Initially, I was disposed to believe the alleged victim's story. The lack of sensationalistic details, such as obscenities written on the victim's body in dog feces, to my mind distinguished it from the Tawana Brawley hoax. Still fresh in my mind was a post on rape I had recently written, which particularly highlighted the problem of rape in the college environment. (If you need to know more, please read about the Orange County rape case, in which the crime was recorded on video. Three boys repeatedly raped and sodomized the unconscious 16-year-old victim with a lighted cigarette and a pool cue. From the LA Times: "Judge Francisco Briseño said minors and first-time offenders usually are not sent to prison, but in this case the defendants had degraded the victim — laughing and mocking her as she lay unconscious on a pool table — and were slow to show contrition.") In this context, it's very hard for me to imagine what the Duke accuser could possibly hope to gain from making a spurious complaint.
And then there was the Ryan McFadyen e-mail. "i plan on killing the bitches as soon as the[y] walk in and proceeding to cut their skin off while cumming in my duke issue spandex." Nice guy.
(UPDATE: Justice 4 Two Sisters refreshes our memory about the Tawana Brawley case. Money quote:
I would submit,however, that there are more differences than similarities to the case if you take the time to sift through them, especially when viewed in the context of the events and racial/political climate of that period in history.

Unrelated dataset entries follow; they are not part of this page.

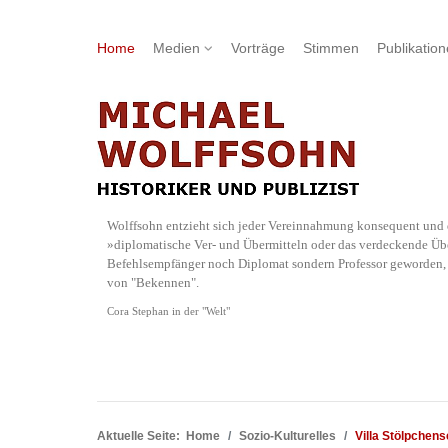
Home
Medien
Vorträge
Stimmen
Publikatio
Wolffsohn entzieht sich jeder Vereinnahmung konsequent und d
»diplomatische Ver- und Übermitteln oder das verdeckende Übe
Befehlsempfänger noch Diplomat sondern Professor geworden, w
von "Bekennen".
Cora Stephan in der "Welt"
Aktuelle Seite:
Home
Sozio-Kulturelles
Villa Stölpchen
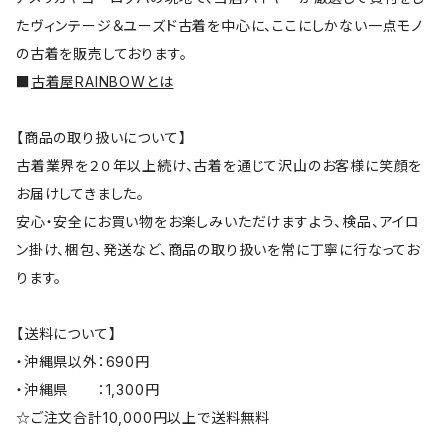
たヴィンテージ＆ユーズド古着を中心に、ここにしかない一点モノ
の古着を販売しております。
■
古着屋RAINBOWとは
【商品の取り扱いについて】
古着業界を２０年以上続け、古着を通じて沢山のお客様に笑顔を
お届けしてきました。
安心・安全にお買い物をお楽しみいただけますよう、検品、アイロ
ン掛け、梱包、発送など、商品の取り扱いを常に丁寧に行なってお
ります。
【送料について】
・沖縄県以外：690円
・沖縄県 ：1,300円
☆ご注文合計10,000円以上で送料無料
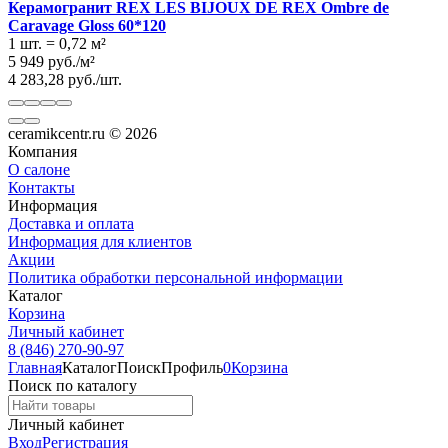
Керамогранит REX LES BIJOUX DE REX Ombre de
Caravage Gloss 60*120
1 шт.
=
0,72
м²
5 949
руб.
/
м²
4 283,28
руб.
/
шт.
ceramikcentr.ru
© 2026
Компания
О салоне
Контакты
Информация
Доставка и оплата
Информация для клиентов
Акции
Политика обработки персональной информации
Каталог
Корзина
Личный кабинет
8 (846) 270-90-97
Главная
Каталог
Поиск
Профиль
0
Корзина
Поиск по каталогу
Личный кабинет
Вход
Регистрация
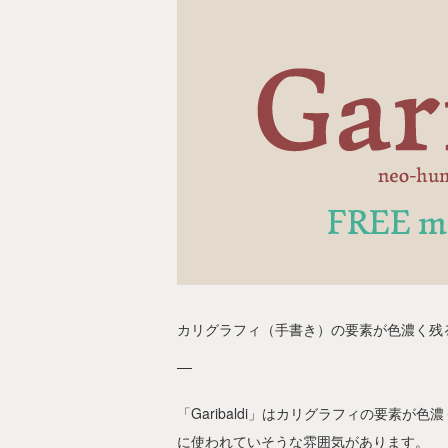
カリグラフィ（手書き）の要素が色濃く残るデ
「Garibaldi」はカリグラフィの要素
に使われていそうな雰囲気があります。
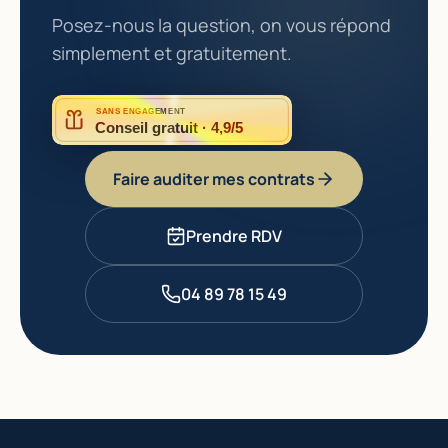
Posez-nous la question, on vous répond
simplement et gratuitement.
SANS ENGAGEMENT
Conseil gratuit · 4,9/5
Faire auditer mes contrats
Prendre RDV
04 89 78 15 49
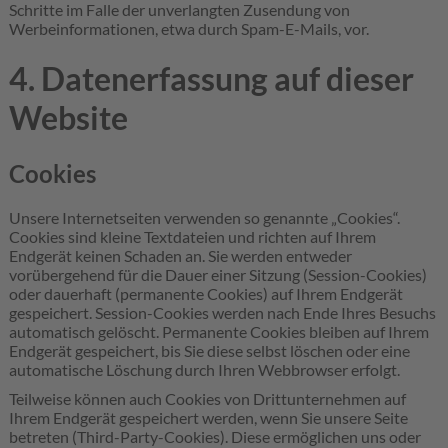
Schritte im Falle der unverlangten Zusendung von
Werbeinformationen, etwa durch Spam-E-Mails, vor.
4. Datenerfassung auf dieser
Website
Cookies
Unsere Internetseiten verwenden so genannte „Cookies“.
Cookies sind kleine Textdateien und richten auf Ihrem
Endgerät keinen Schaden an. Sie werden entweder
vorübergehend für die Dauer einer Sitzung (Session-Cookies)
oder dauerhaft (permanente Cookies) auf Ihrem Endgerät
gespeichert. Session-Cookies werden nach Ende Ihres Besuchs
automatisch gelöscht. Permanente Cookies bleiben auf Ihrem
Endgerät gespeichert, bis Sie diese selbst löschen oder eine
automatische Löschung durch Ihren Webbrowser erfolgt.
Teilweise können auch Cookies von Drittunternehmen auf
Ihrem Endgerät gespeichert werden, wenn Sie unsere Seite
betreten (Third-Party-Cookies). Diese ermöglichen uns oder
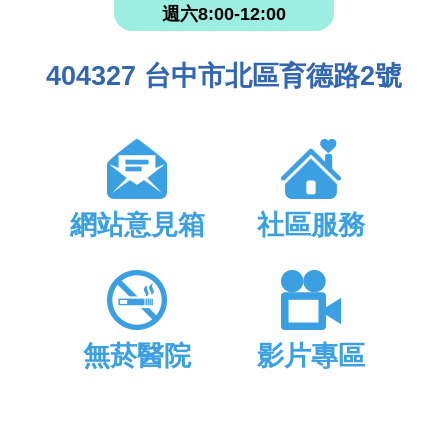
週六8:00-12:00
404327 台中市北區育德路2號
網站意見箱
社區服務
無菸醫院
影片專區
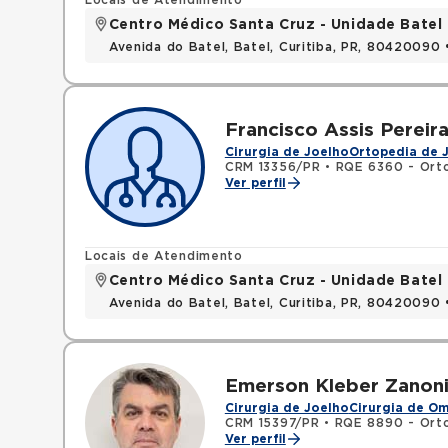
Locais de Atendimento
Centro Médico Santa Cruz - Unidade Batel
Avenida do Batel, Batel, Curitiba, PR, 80420090
Francisco Assis Pereira
Cirurgia de Joelho
Ortopedia de 
CRM 13356/PR
•
RQE 6360 - Orto
Ver perfil
Locais de Atendimento
Centro Médico Santa Cruz - Unidade Batel
Avenida do Batel, Batel, Curitiba, PR, 80420090
Emerson Kleber Zanon
Cirurgia de Joelho
Cirurgia de O
CRM 15397/PR
•
RQE 8890 - Orto
Ver perfil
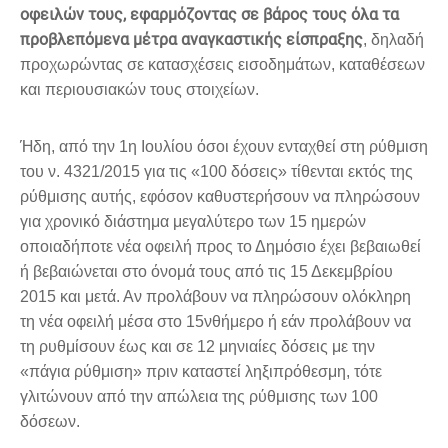
οφειλών τους, εφαρμόζοντας σε βάρος τους όλα τα
προβλεπόμενα μέτρα αναγκαστικής είσπραξης
, δηλαδή
προχωρώντας σε κατασχέσεις εισοδημάτων, καταθέσεων
και περιουσιακών τους στοιχείων.
Ήδη, από την 1η Ιουλίου όσοι έχουν ενταχθεί στη ρύθμιση
του ν. 4321/2015 για τις «100 δόσεις» τίθενται εκτός της
ρύθμισης αυτής, εφόσον καθυστερήσουν να πληρώσουν
για χρονικό διάστημα μεγαλύτερο των 15 ημερών
οποιαδήποτε νέα οφειλή προς το Δημόσιο έχει βεβαιωθεί
ή βεβαιώνεται στο όνομά τους από τις 15 Δεκεμβρίου
2015 και μετά. Αν προλάβουν να πληρώσουν ολόκληρη
τη νέα οφειλή μέσα στο 15νθήμερο ή εάν προλάβουν να
τη ρυθμίσουν έως και σε 12 μηνιαίες δόσεις με την
«πάγια ρύθμιση» πριν καταστεί ληξιπρόθεσμη, τότε
γλιτώνουν από την απώλεια της ρύθμισης των 100
δόσεων.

One part of the Wikipedia summary I would like to call our readers' attention to is:
"In the decision, the grand jury noted many inconsistencies in Brawley's story. Among these were the results of the rape kit, which did not indicate sexual assault."
As has been reported and documented, the rape kit in this [Duke] case did indicate sexual assault.

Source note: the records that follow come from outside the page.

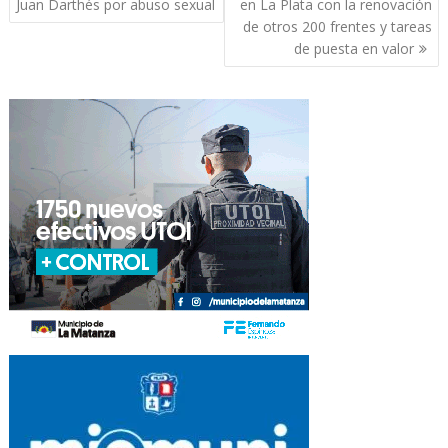
de
Juan Darthés por abuso sexual
en La Plata con la renovación
entradas
de otros 200 frentes y tareas
de puesta en valor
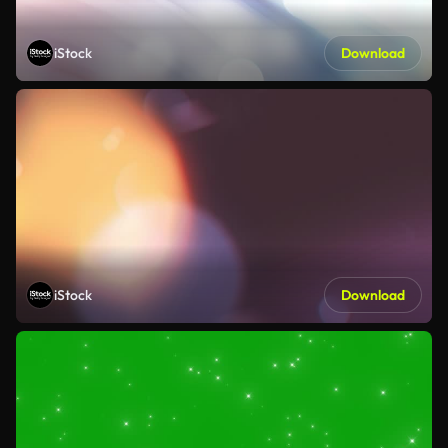
iStock
Download
iStock
Download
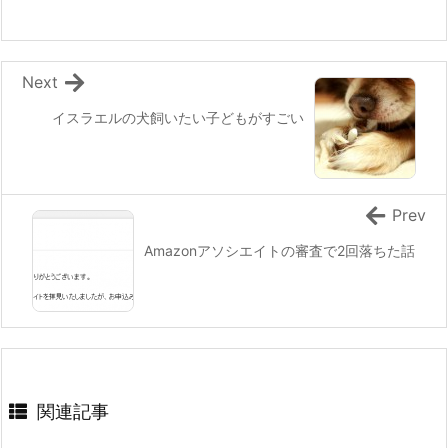
Next
イスラエルの犬飼いたい子どもがすごい
Prev
Amazonアソシエイトの審査で2回落ちた話
関連記事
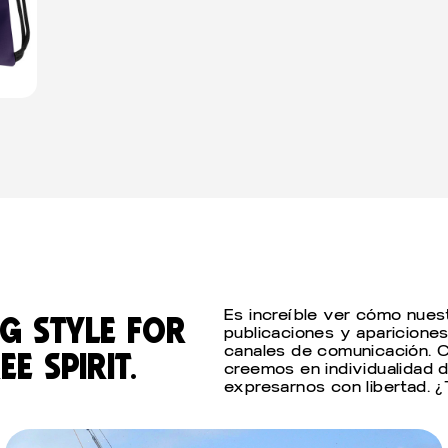
Es increíble ver cómo nues
g style for
publicaciones y apariciones
canales de comunicación. Co
e spirit.
creemos en individualidad
expresarnos con libertad. ¿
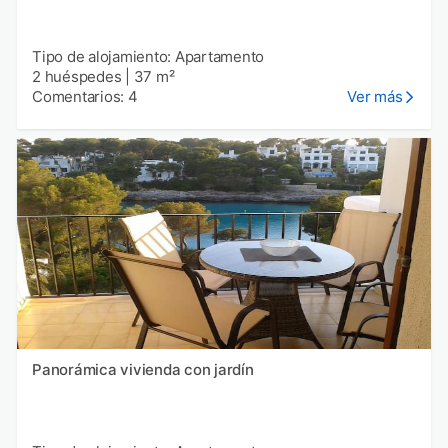
Tipo de alojamiento: Apartamento
2 huéspedes
|
37 m²
Comentarios: 4
Ver más
Panorámica vivienda con jardín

JFTS goes on to review the prevailing climate of the Brawley hoax. Well worth a read.)
But from the outset, a couple of things troubled me about the Duke incident. First was the defending attorneys' confidence that DNA evidence would not harm their clients. Second was the curious method of identifying the suspects: they were white. Apparently the alleged victim could provide no other details - tall or short, stocky or slight, blond or brunet, long or short hair, bearded or clean-shaven or circumcised - about the three men who had violated her for half an hour. In this context, the attention to the assailants' whiteness seems odd and gratuitous.
(UPDATE: DA Nifong hints suspect identified.)
I am not ready to say the woman is lying and I'm not ready to say she is telling the truth. I've seen it reported that an exam found "the woman had signs, symptoms and injuries consistent with being raped and sexually assaulted vaginally and anally"; I'd like to know more about this, and I'd like to see how the defense responds. We still need to learn a lot about the woman's other injuries.
Several of my closest friends have been raped. I will not lightly dismiss a woman's claim that she has been abused. (Contrary to the impression you might get from FrontPage, rapes don't only happen in Europe.) I do not care the slightest bit whether you think the victim was a "lady" or a "person of note" or otherwise. And I've seen enough old-fashioned sexism and racism to know that these things haven't disappeared either. (A number of commentators on this incident have been kind enough to illustrate this point for me.) But I'm not naive enough to believe that every claim of rape - or race bias - is truthful. And it's also true that some individuals who are black, gay, or Jewish, have been known to fabricate incidents of fictitious racism, homophobia, or anti-Semitism for perverse reasons of their own.
So I'm waiting. Right now that's all I can say about this. I'll write more when I know more.